Courant novembre, un jeudi. Nous sommes sur le site de Faladié Garbal qui accueillent de nombreux déplacés. Sous un hangar, un enseignant apprend à lire à une cinquantaine d’élèves. Aliou Alassane, c’est son nom, explique que c’est l’ONG CAEB qui finance cet apprentissage. « Ça concerne plus de 100 enfants. Ceux qui étaient scolarisés et ceux qui ont atteint l’âge. L’âge limite est fixé à 12 ans », précise-t-il tout en déplorant l’absentéisme de certains enfants. « Au début, on avait plus de 100 enfants. Certains ne viennent pas à cause de la faim », témoigne-t-il, ajoutant qu’il est, souvent, contraint d’arrêter les cours quand les enfants se plaignent de la faim.

Certains enfants, qui n’ont pas eu la chance d’intégrer le programme de l’ONG CAEB, se font assister par un autre enseignant. Dans une cour, sous un hangar, des enfants sont entassés sur une natte pour suivre les enseignements. « Comme vous le constatez, nous n’avons pas de tables bancs. C’est difficile pour l’écriture. On n’a pas de matériels scolaires. J’essaie d’acheter certains outils, moi-même », confie le maître Tiénou Francis.

Sur le site de Niamana, derrière le marché à bétail, les conditions sont similaires. Ici, une centaine d’enfants sont suivis dans le cadre du projet de l’ONG CAEB. Sur le site officiel des déplacés, à l’Ex-Centre Mabilé, une soixantaine d’enfants bénéficient, également, de l’appui de CAEB. Là, vivent 349 âmes. Des enfants en majorité. Ceux qui bénéficient du projet de CAEB, sont repartis entre trois salles de classes. L’ONG CAEB paie le salaire des enseignants et met à disposition les fournitures.

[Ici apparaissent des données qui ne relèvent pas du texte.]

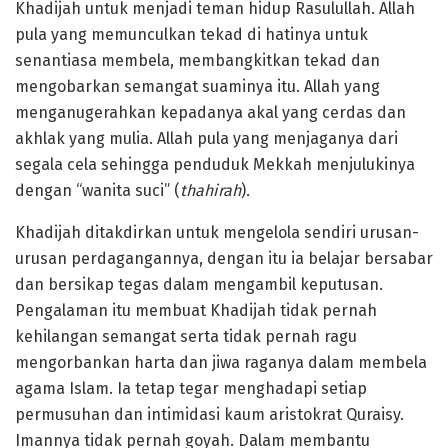
Khadijah untuk menjadi teman hidup Rasulullah. Allah
pula yang memunculkan tekad di hatinya untuk
senantiasa membela, membangkitkan tekad dan
mengobarkan semangat suaminya itu. Allah yang
menganugerahkan kepadanya akal yang cerdas dan
akhlak yang mulia. Allah pula yang menjaganya dari
segala cela sehingga penduduk Mekkah menjulukinya
dengan “wanita suci” (
thahirah
).
Khadijah ditakdirkan untuk mengelola sendiri urusan-
urusan perdagangannya, dengan itu ia belajar bersabar
dan bersikap tegas dalam mengambil keputusan.
Pengalaman itu membuat Khadijah tidak pernah
kehilangan semangat serta tidak pernah ragu
mengorbankan harta dan jiwa raganya dalam membela
agama Islam. Ia tetap tegar menghadapi setiap
permusuhan dan intimidasi kaum aristokrat Quraisy.
Imannya tidak pernah goyah. Dalam membantu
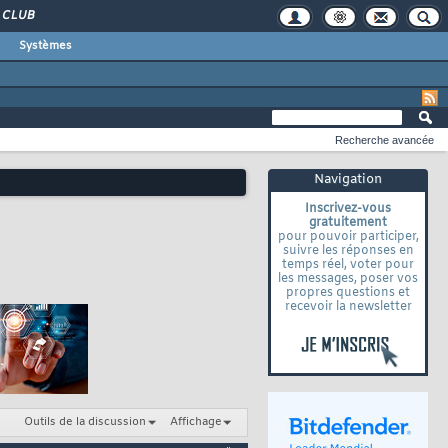
CLUB
Systèmes
Recherche avancée
Navigation
Inscrivez-vous
gratuitement
pour pouvoir participer,
suivre les réponses en
temps réel, voter pour
les messages, poser vos
propres questions et
recevoir la newsletter
Outils de la discussion
Affichage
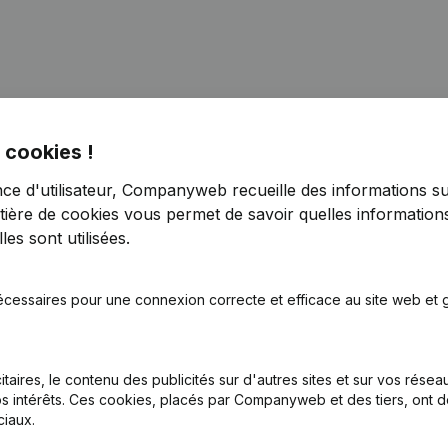
 cookies !
nations
nce d'utilisateur, Companyweb recueille des informations su
tière de cookies
vous permet de savoir quelles informations
ations - Statuts (Traduction, Coordination, Autres Modifications, …)
es sont utilisées.
nations
écessaires pour une connexion correcte et efficace au site web et g
nations
itaires, le contenu des publicités sur d'autres sites et sur vos rése
nations
s intérêts. Ces cookies, placés par Companyweb et des tiers, ont d
iaux.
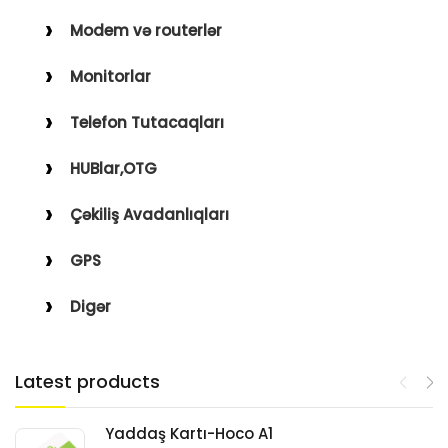
Modem və routerlər
Monitorlar
Telefon Tutacaqları
HUBlar,OTG
Çəkiliş Avadanlıqları
GPS
Digər
Latest products
Yaddaş Kartı-Hoco A1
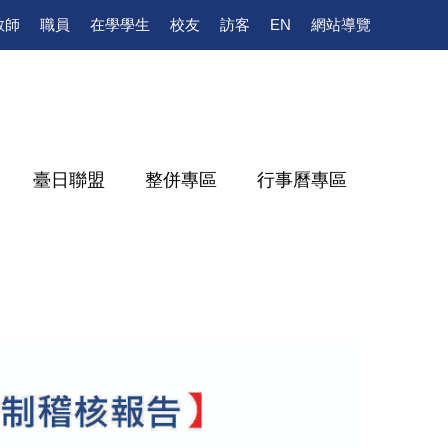
教師
職員
在學學生
校友
訪客
EN
網站導覽
臺日聯盟
整併專區
行事曆專區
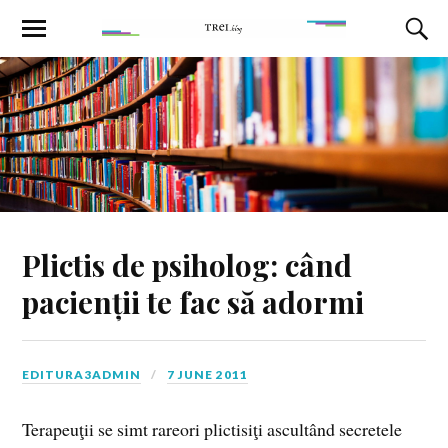
Plictis de psiholog: când
pacienții te fac să adormi
EDITURA3ADMIN
7 JUNE 2011
Terapeuţii se simt rareori plictisiţi ascultând secretele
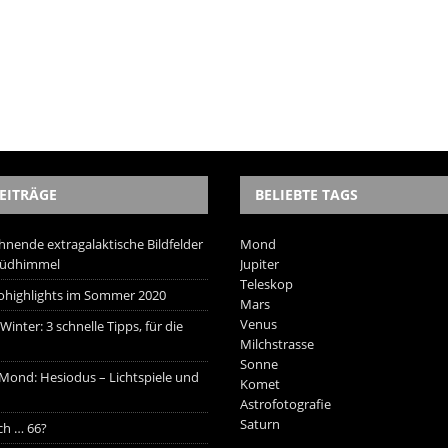
EITRÄGE
BELIEBTE TAGS
hnende extragalaktische Bildfelder
Mond
Südhimmel
Jupiter
Teleskop
trohighlights im Sommer 2020
Mars
Venus
inter: 3 schnelle Tipps, für die
Milchstrasse
Sonne
 Mond: Hesiodus – Lichtspiele und
Komet
Astrofotografie
Saturn
ich … 66?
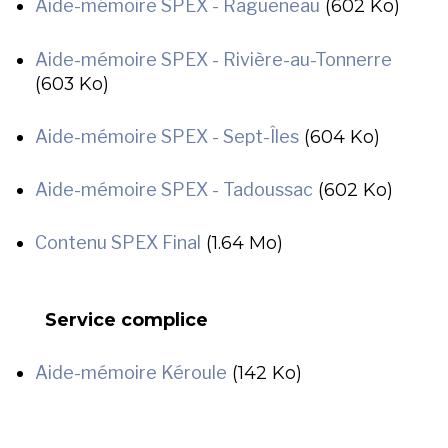
Aide-mémoire SPEX - Ragueneau
(602 Ko)
Aide-mémoire SPEX - Rivière-au-Tonnerre
(603 Ko)
Aide-mémoire SPEX - Sept-Îles
(604 Ko)
Aide-mémoire SPEX - Tadoussac
(602 Ko)
Contenu SPEX Final
(1.64 Mo)
Service complice
Aide-mémoire Kéroule
(142 Ko)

Tiémoko Traoré, administrateur de l’action sociale et coordinateur des sites de personnes déplacées à Bamako, explique qu’en réalité, beaucoup d’enfants ne fréquentaient pas l’école avant d’être déplacés. « L’école classique n’est pas leur vocation. Quand nous avons eu l’initiative, la majorité préférait l’école coranique. Nous n’avons pas eu de partenaire prêt à financer cet aspect-là », explique-t-il.

M. Traoré explique que les enfants, qui fréquentaient l’école, avant leur déplacement et qui ont atteint le niveau secondaire, ont été inscrits au groupe scolaire de Sogoniko.

Pour encourager l’apprentissage sur les sites de déplacés, l’ONG CAEB a mis en place, il y a quelques jours, un système d’encouragement qui consiste à procéder à un transfert monétaire aux parents des enfants qui sont à l’école. De quoi motiver les plus réticents.